Extrait du document |
Le djihadisme d'origine caucasienne en France, une affaire de génération

  • Au total, selon une commissaire de la DGSI auditionnée sous couvert d'anonymat au procès d'Abdoul-Hakim Anaïev, sept projets d'attentat ont impliqué en France des individus originaire du Nord-Caucase depuis 2018
  • Après l'attentat d'Arras, Gérald Darmanin a appelé à une «approche spécialisée pour les jeunes hommes originaires du Caucase»

PARIS: Depuis 2018, plusieurs affaires terroristes, dont trois attentats, ont impliqué en France des djihadistes originaires de républiques russes du Nord-Caucase, essentiellement la Tchétchénie.

Alors que se termine mardi le procès d'Abdoul-Hakim Anaïev, accusé d'avoir "conditionné" le djihadiste franco-russe qui avait tué en mai 2018 un passant dans le quartier de l'Opéra à Paris, qui sont ces djihadistes radicalisés en France et quelles sont les spécificités du terrorisme d'origine caucasienne?

Plusieurs précédents

L'attaque au couteau du quartier de l'Opéra en mai 2018 par Khamzat Azimov, l'assassinat de Samuel Paty en octobre 2020 par Abdoullakh Anzorov et, le 13 octobre dernier, le meurtre de Dominique Bernard à Arras par Mohammed Mogouchkov: point commun de ces attentats, tous ont été commis par de jeunes radicalisés originaires du Nord-Caucase.

Au total, selon une commissaire de la DGSI (Direction générale de la sécurité intérieure) auditionnée sous couvert d'anonymat au procès d'Abdoul-Hakim Anaïev, sept projets d'attentat ont impliqué en France des individus originaire du Nord-Caucase depuis 2018, et les autorités s'inquiètent.

Après l'attentat d'Arras, Gérald Darmanin a appelé à une "approche spécialisée pour les jeunes hommes originaires du Caucase sur la tranche 16-25 ans". Lundi, il a indiqué sur BFMTV qu'une liste de "39 citoyens russes (soupçonnés) de radicalisation" avait été présentée aux autorités russes en vue de leur expulsion.

Une communauté marquée par les guerres

Si son nombre exact est impossible à déterminer, la diaspora tchétchène est estimée par la DGSI à 30 000 à 60 000 personnes.

Les lignes |
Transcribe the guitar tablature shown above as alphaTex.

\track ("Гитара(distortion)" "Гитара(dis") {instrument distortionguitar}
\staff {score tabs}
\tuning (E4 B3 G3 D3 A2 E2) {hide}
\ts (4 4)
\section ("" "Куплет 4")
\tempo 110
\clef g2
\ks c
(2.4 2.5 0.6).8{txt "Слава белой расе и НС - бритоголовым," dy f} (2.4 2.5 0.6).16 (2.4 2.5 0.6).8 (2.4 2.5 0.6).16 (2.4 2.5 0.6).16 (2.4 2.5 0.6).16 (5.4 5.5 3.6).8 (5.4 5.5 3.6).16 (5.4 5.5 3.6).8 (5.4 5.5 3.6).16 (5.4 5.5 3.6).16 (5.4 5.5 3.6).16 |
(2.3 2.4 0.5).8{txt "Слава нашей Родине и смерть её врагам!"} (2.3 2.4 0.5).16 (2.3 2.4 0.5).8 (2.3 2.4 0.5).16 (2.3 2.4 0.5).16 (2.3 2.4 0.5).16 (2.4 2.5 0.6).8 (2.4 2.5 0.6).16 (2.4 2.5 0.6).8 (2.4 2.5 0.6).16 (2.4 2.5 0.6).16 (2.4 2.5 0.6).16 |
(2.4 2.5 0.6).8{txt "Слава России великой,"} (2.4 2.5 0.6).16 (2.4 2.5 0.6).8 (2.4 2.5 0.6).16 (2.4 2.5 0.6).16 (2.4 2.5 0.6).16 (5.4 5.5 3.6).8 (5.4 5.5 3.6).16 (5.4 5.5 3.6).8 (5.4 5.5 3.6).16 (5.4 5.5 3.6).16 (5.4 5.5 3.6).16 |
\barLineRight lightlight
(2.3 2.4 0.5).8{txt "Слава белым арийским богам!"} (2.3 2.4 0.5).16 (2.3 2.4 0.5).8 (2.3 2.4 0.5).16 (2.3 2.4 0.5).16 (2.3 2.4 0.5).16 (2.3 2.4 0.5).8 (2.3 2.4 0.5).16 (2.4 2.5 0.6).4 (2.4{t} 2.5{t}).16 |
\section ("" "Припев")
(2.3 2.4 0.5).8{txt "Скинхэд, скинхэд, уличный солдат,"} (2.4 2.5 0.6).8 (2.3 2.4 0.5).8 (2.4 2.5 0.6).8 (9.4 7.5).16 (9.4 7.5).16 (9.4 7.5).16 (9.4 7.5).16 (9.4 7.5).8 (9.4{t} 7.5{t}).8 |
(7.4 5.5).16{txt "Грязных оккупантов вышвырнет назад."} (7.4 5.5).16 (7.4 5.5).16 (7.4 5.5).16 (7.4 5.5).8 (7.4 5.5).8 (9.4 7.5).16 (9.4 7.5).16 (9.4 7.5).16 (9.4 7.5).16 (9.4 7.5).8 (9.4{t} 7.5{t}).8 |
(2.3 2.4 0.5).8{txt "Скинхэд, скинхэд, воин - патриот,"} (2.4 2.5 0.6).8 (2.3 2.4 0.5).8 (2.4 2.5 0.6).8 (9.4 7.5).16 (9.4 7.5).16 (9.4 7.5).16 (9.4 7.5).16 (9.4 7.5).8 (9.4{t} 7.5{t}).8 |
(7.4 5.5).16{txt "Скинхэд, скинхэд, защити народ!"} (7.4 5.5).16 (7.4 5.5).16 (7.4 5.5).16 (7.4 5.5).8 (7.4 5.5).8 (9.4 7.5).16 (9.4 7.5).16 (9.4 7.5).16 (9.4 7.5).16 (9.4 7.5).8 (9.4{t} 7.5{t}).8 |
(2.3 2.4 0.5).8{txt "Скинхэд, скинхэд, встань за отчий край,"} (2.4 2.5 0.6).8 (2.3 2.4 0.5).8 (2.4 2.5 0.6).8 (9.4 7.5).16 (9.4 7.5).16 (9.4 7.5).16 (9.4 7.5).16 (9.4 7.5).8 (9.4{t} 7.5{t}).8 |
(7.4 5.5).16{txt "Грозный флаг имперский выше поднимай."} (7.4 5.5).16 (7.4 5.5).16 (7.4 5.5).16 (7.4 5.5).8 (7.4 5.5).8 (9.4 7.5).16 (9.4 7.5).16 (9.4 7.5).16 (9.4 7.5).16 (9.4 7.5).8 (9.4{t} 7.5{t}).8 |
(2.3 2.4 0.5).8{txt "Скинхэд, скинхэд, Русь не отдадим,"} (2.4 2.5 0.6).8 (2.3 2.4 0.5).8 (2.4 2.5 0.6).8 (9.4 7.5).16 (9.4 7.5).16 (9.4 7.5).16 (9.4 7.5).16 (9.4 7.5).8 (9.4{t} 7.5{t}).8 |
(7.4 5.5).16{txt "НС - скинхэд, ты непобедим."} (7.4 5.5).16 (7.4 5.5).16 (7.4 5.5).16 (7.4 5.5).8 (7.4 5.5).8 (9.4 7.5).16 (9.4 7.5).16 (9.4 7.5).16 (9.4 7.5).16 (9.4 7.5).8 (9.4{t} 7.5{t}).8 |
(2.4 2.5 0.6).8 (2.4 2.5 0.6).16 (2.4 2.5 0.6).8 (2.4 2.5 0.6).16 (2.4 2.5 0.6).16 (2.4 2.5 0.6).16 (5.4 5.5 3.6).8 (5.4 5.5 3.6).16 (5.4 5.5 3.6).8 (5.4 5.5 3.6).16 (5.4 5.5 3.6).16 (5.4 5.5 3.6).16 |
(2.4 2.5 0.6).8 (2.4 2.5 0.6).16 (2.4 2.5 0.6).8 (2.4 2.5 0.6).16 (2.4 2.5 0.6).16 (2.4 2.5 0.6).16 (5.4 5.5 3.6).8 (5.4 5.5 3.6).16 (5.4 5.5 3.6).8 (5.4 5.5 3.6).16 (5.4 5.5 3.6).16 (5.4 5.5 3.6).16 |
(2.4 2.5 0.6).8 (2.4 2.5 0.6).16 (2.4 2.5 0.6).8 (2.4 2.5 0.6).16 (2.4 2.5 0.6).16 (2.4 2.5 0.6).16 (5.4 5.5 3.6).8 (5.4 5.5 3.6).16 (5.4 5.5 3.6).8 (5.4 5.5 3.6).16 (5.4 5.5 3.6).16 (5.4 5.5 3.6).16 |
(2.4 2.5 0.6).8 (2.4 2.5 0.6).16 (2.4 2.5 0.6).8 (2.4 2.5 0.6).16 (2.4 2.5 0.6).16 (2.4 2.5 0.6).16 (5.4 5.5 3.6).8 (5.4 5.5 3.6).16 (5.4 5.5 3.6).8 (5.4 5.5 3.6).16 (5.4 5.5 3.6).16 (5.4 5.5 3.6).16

Les consignes |
[A] D'après l'extrait sur le djihadisme d'origine caucasienne, à combien de personnes la DGSI estime-t-elle la diaspora tchétchène ?
[B] Transcrivez fidèlement le passage de l'extrait sur le djihadisme d'origine caucasienne qui va de « L'attaque au couteau » jusqu'à « les autorités s'inquiètent. ».

Réponses détaillées |
[A] La DGSI l'estime à 30 000 à 60 000 personnes.

[B]
L'attaque au couteau du quartier de l'Opéra en mai 2018 par Khamzat Azimov, l'assassinat de Samuel Paty en octobre 2020 par Abdoullakh Anzorov et, le 13 octobre dernier, le meurtre de Dominique Bernard à Arras par Mohammed Mogouchkov: point commun de ces attentats, tous ont été commis par de jeunes radicalisés originaires du Nord-Caucase.

Au total, selon une commissaire de la DGSI (Direction générale de la sécurité intérieure) auditionnée sous couvert d'anonymat au procès d'Abdoul-Hakim Anaïev, sept projets d'attentat ont impliqué en France des individus originaire du Nord-Caucase depuis 2018, et les autorités s'inquiètent.